Может, позвонить в полицию: привет, привет, я только что засек кретина, который не знает, как распорядиться огромными деньжищами, какое мне будет вознаграждение? (Соблазнительно.)
Все, суки, куда-то разбежались. Фрэнка нет дома. Азула нет в телефонной книге, я звоню в местную газету, но они то ли не могут, то ли не хотят мне помочь, а в аэропорту отказываются предоставлять информацию о пассажирах. Я кладу трубку телефона. «Черт!» Мой голос в телефонной будке звучит оглушающе громко. Звоню Ивонне в дом Уильяма, но там только голос Уильяма на автоответчике. Помнится, Ивонна говорила, что собирается куда-то в командировку на несколько дней. Прикидываю, не позвонить ли ей на мобильник, но она не любит, когда я это делаю, поэтому не звоню.
Чтоб им всем! Будь я каким-нибудь сраным частным детективом, я бы вернулся к большому дому мистера Азула, так или иначе пробрался внутрь и нашел бы там что-нибудь по-настоящему интересное: или труп, или прекрасную женщину (или получил бы по башке, а придя в себя, отмочил бы какую-нибудь шутку). Но я устал, и голова у меня все еще болит, я чувствую себя разбитым — и ни одной плодотворной идеи; я сбит с толку, черт бы его драл. На кой хер я вообще сюда приехал? И о чем я только думал? Черт, еще сегодня утром это казалось вовсе не плохой мыслью.

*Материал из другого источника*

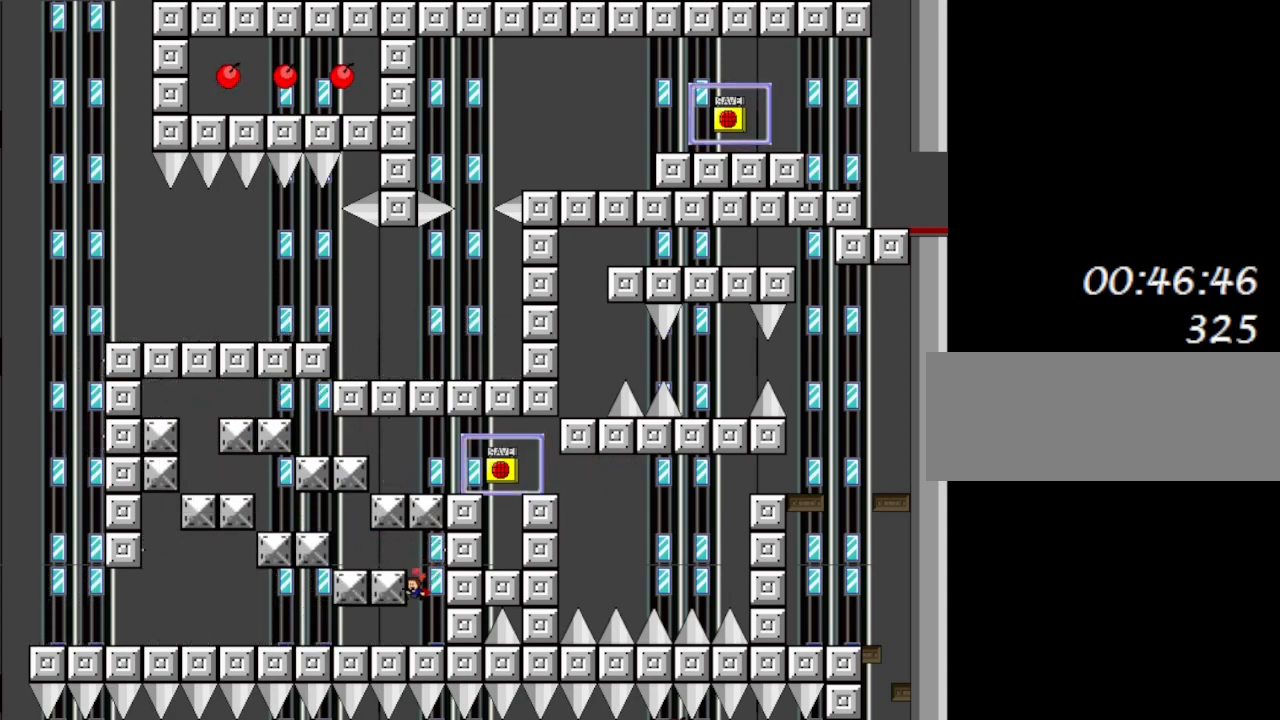
{"keys": [], "events": [[467, "left", "up"]]}
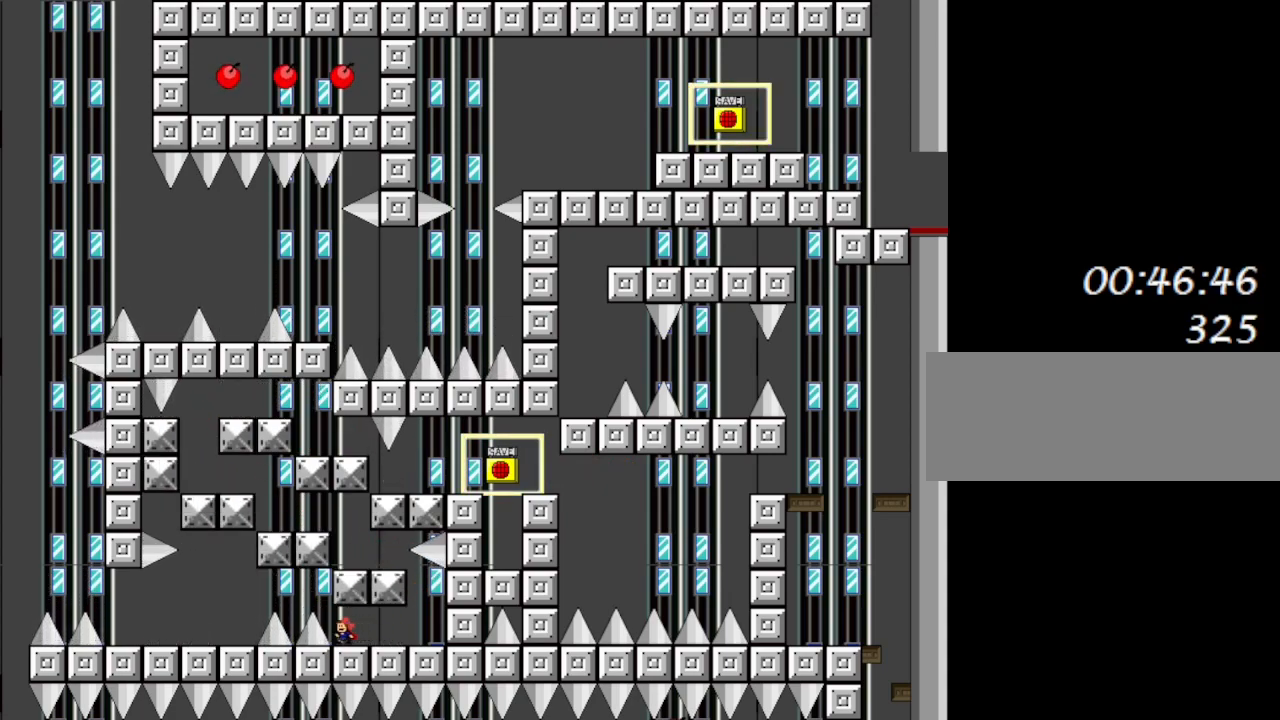
{"keys": [], "events": []}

Я все еще могу улететь назад на большую землю, а там успею пересесть на последний рейс до Инвернесса. Забыть про эту статью. Иногда тактическое отступление — единственно правильный ход. С этим согласится даже Святой Хантер. Если я почувствую, что нужно что-нибудь сляпать, то напрягу серые клеточки и выдумаю историйку, чтобы ублажить Эдди. Хрен его ублажишь. Веду «нову» назад в аэропорт.
Надо убить целый час. Пора заглянуть в бар. Я начинаю с «Кровавой Мэри», так как для меня это в известной мере завтрак, потом прополаскиваю рот бутылкой «Пилса». Покупаю пачку «Силк кат» и со вкусом выкуриваю сигарету — наслаждаюсь каждой затяжкой, а не просто дымлю по привычке; до объявления посадки успеваю пропустить два больших и очень освежающих джина с тоником, а в самом конце у меня остается время залить за галстук одинарный виски — нужно ведь оказать хотя бы номинальную поддержку главной статье шотландского экспорта.
Я сажусь в самолет, уже не чувствуя никакой боли, съедаю ужин и продолжаю тему джина с тоником, потом приземляюсь в Гатвике, делаю пересадку через бар для курящих и порцию «Гордона», затем расправляюсь со вторым предложенным мне обедом, правда, на этот раз уже без спиртного, и выключаюсь где-то над Западным Мидлендом; будит меня соблазнительная блондинка с ямочками на пухленьких щечках и нагловатой улыбкой, а мы уже приземлились, мы уже прибыли, мы в аэропорту, и я спрашиваю, что она делает сегодня вечером, потому что я уже достаточно пьян и мне плевать, когда она говорит «нет», что на самом деле может означать «да», но я знаю, что устал, а кроме того, левое веко у меня опять заело, и я подозреваю, что видок у меня, как у Квазимодо, а потому я не говорю ничего, только «угу, спасибо», говорю это невозмутимо или печально, сам не знаю как.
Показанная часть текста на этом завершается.